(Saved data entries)
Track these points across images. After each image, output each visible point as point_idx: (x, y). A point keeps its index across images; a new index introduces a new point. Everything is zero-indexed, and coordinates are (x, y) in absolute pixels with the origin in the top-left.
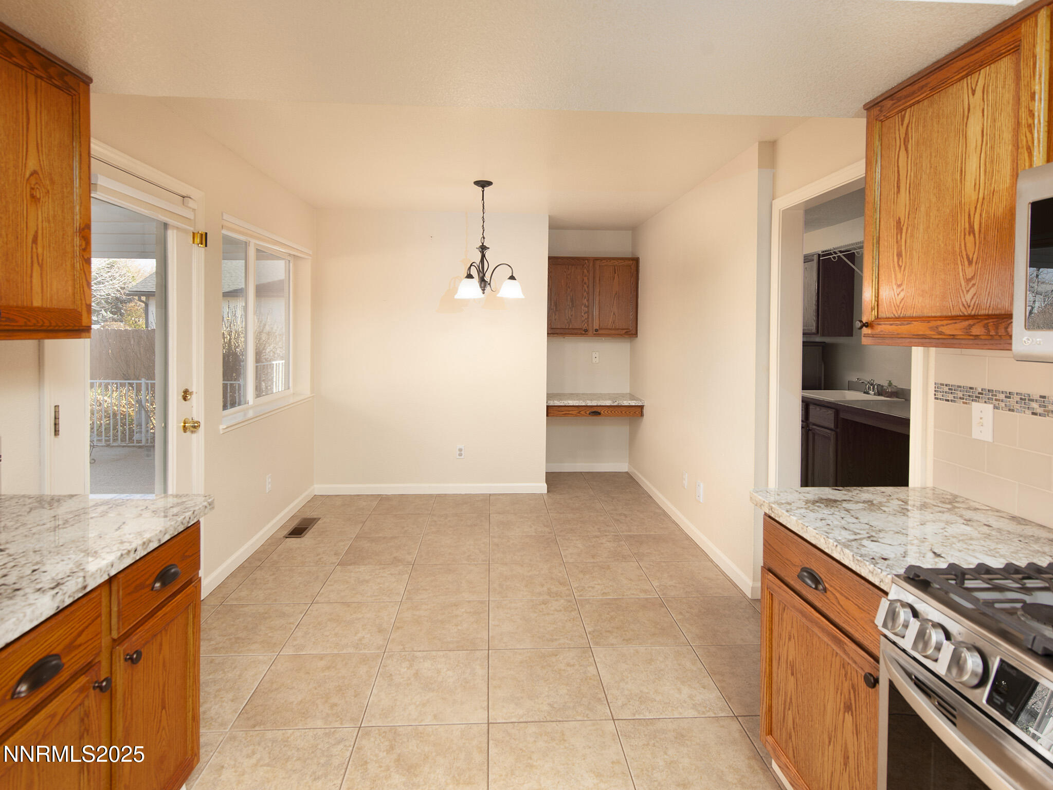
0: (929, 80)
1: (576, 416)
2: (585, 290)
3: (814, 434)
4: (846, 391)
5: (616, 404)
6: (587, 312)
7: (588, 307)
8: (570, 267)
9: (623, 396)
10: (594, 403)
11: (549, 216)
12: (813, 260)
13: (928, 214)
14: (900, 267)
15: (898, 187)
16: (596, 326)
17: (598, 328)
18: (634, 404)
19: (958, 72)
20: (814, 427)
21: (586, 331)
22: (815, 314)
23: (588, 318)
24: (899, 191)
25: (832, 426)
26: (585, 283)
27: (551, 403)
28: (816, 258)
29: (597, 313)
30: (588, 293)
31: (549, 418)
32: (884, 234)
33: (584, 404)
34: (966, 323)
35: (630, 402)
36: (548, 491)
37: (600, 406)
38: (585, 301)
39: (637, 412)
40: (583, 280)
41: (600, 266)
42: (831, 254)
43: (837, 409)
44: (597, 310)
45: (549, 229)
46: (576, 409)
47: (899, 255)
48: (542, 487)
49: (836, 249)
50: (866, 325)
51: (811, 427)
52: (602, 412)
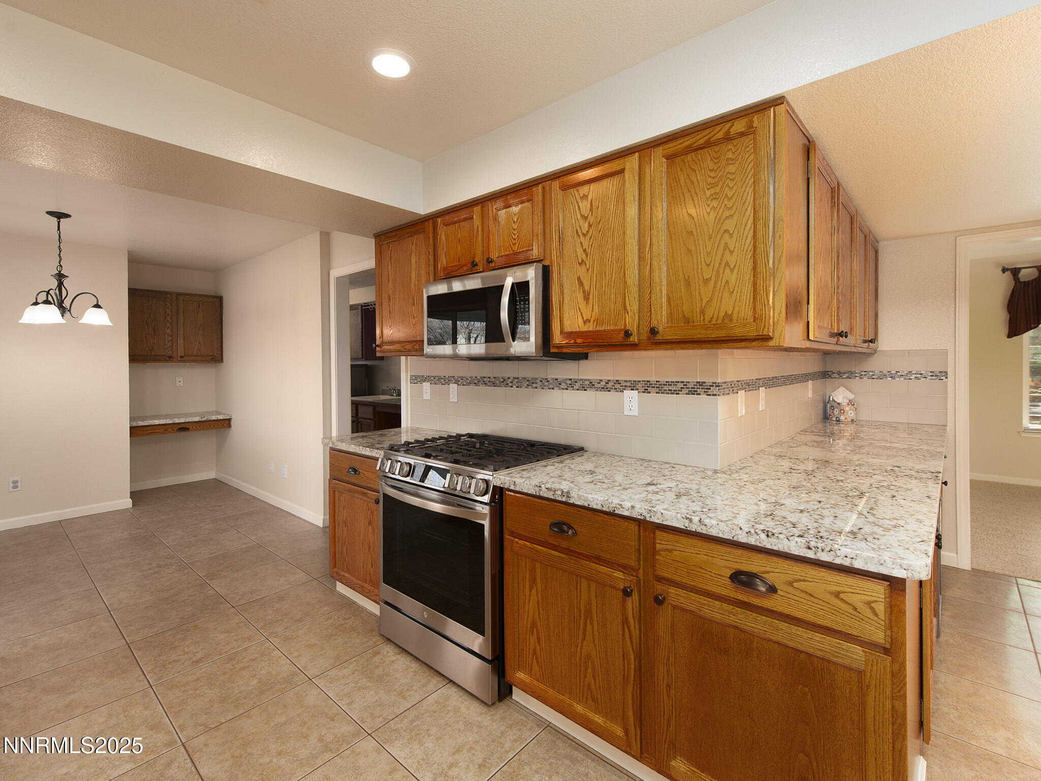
0: (398, 233)
1: (162, 433)
2: (168, 321)
3: (361, 425)
4: (381, 396)
5: (204, 419)
6: (172, 341)
7: (172, 336)
8: (151, 299)
9: (211, 413)
10: (182, 420)
11: (128, 251)
12: (358, 309)
13: (400, 294)
14: (390, 318)
15: (389, 279)
16: (181, 353)
17: (183, 355)
18: (222, 418)
19: (408, 233)
20: (362, 420)
21: (170, 357)
22: (361, 345)
23: (172, 346)
24: (389, 281)
25: (372, 417)
26: (168, 315)
27: (135, 424)
28: (360, 307)
29: (182, 342)
30: (171, 324)
31: (133, 438)
32: (384, 301)
33: (171, 422)
34: (412, 344)
35: (218, 416)
36: (133, 506)
37: (189, 422)
38: (169, 331)
39: (226, 423)
40: (166, 312)
41: (183, 300)
42: (369, 306)
43: (374, 405)
44: (182, 339)
45: (129, 261)
46: (163, 427)
47: (390, 312)
48: (127, 503)
49: (372, 302)
50: (378, 346)
51: (360, 420)
52: (190, 428)
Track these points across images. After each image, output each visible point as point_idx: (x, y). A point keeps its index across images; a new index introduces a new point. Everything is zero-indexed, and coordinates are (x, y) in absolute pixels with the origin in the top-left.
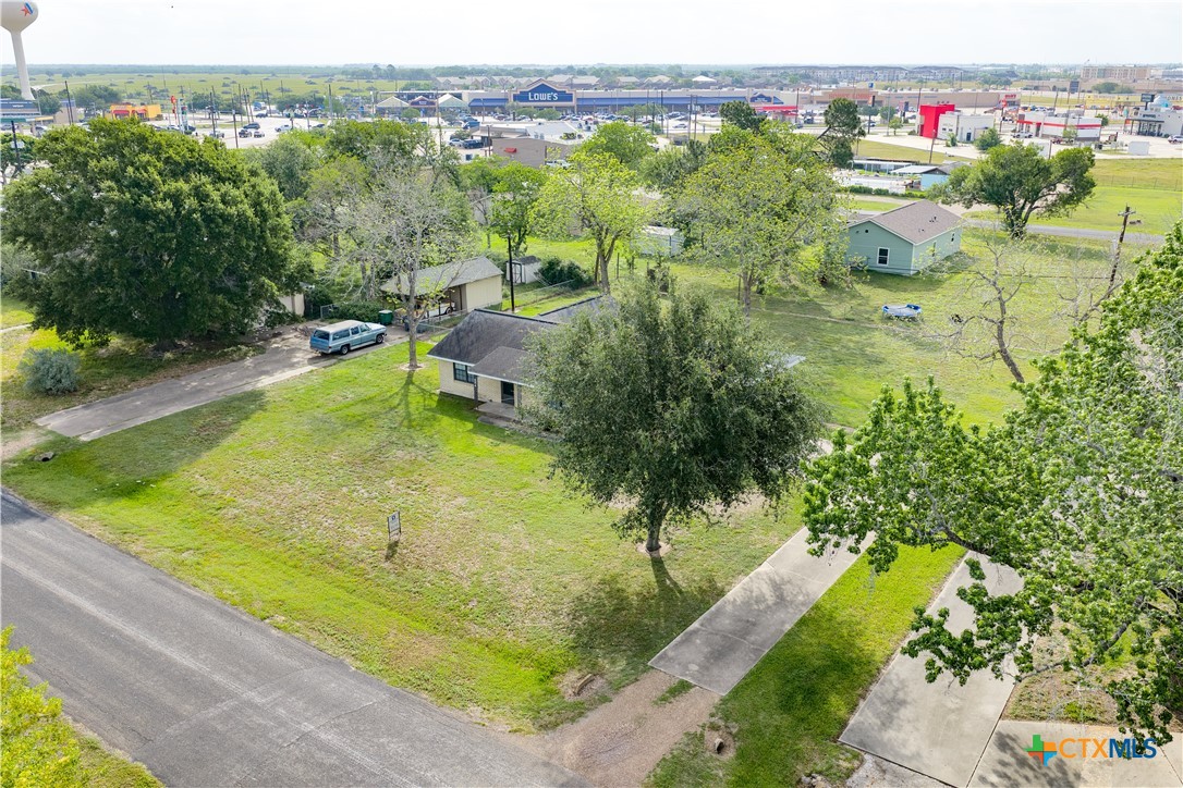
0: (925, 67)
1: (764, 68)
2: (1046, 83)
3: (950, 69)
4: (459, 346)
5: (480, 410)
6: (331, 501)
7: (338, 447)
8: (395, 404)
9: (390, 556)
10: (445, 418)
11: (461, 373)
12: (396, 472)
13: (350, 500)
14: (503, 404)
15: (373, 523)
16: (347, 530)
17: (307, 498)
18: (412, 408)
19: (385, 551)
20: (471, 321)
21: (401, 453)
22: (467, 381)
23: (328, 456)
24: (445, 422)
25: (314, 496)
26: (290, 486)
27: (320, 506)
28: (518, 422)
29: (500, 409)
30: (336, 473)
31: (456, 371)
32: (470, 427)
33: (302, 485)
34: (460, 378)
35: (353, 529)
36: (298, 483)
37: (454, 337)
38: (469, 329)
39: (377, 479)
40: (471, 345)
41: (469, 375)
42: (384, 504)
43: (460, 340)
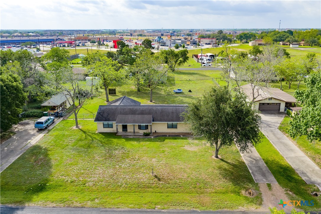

§ **Problem**
Can you write out the rows from the start through the line with "52: (190, 428)", changing "zero-indexed" to "0-indexed" and keeping everything else the same? Omit the pictures from your answer.

§ **Answer section**
Track these points across images. After each image, output each visible point as point_idx: (x, y). A point keeps its index across images; a new index introduces a new point. Everything is 0-indexed, and coordinates are (x, y) in absolute pixels with the origin in the top-left.
0: (929, 80)
1: (576, 416)
2: (585, 290)
3: (814, 434)
4: (846, 391)
5: (616, 404)
6: (587, 312)
7: (588, 307)
8: (570, 267)
9: (623, 396)
10: (594, 403)
11: (549, 216)
12: (813, 260)
13: (928, 214)
14: (900, 267)
15: (898, 187)
16: (596, 326)
17: (598, 328)
18: (634, 404)
19: (958, 72)
20: (814, 427)
21: (586, 331)
22: (815, 314)
23: (588, 318)
24: (899, 191)
25: (832, 426)
26: (585, 283)
27: (551, 403)
28: (816, 258)
29: (597, 313)
30: (588, 293)
31: (549, 418)
32: (884, 234)
33: (584, 404)
34: (966, 323)
35: (630, 402)
36: (548, 491)
37: (600, 406)
38: (585, 301)
39: (637, 412)
40: (583, 280)
41: (600, 266)
42: (831, 254)
43: (837, 409)
44: (597, 310)
45: (549, 229)
46: (576, 409)
47: (899, 255)
48: (542, 487)
49: (836, 249)
50: (866, 325)
51: (811, 427)
52: (602, 412)
0: (398, 233)
1: (162, 433)
2: (168, 321)
3: (361, 425)
4: (381, 396)
5: (204, 419)
6: (172, 341)
7: (172, 336)
8: (151, 299)
9: (211, 413)
10: (182, 420)
11: (128, 251)
12: (358, 309)
13: (400, 294)
14: (390, 318)
15: (389, 279)
16: (181, 353)
17: (183, 355)
18: (222, 418)
19: (408, 233)
20: (362, 420)
21: (170, 357)
22: (361, 345)
23: (172, 346)
24: (389, 281)
25: (372, 417)
26: (168, 315)
27: (135, 424)
28: (360, 307)
29: (182, 342)
30: (171, 324)
31: (133, 438)
32: (384, 301)
33: (171, 422)
34: (412, 344)
35: (218, 416)
36: (133, 506)
37: (189, 422)
38: (169, 331)
39: (226, 423)
40: (166, 312)
41: (183, 300)
42: (369, 306)
43: (374, 405)
44: (182, 339)
45: (129, 261)
46: (163, 427)
47: (390, 312)
48: (127, 503)
49: (372, 302)
50: (378, 346)
51: (360, 420)
52: (190, 428)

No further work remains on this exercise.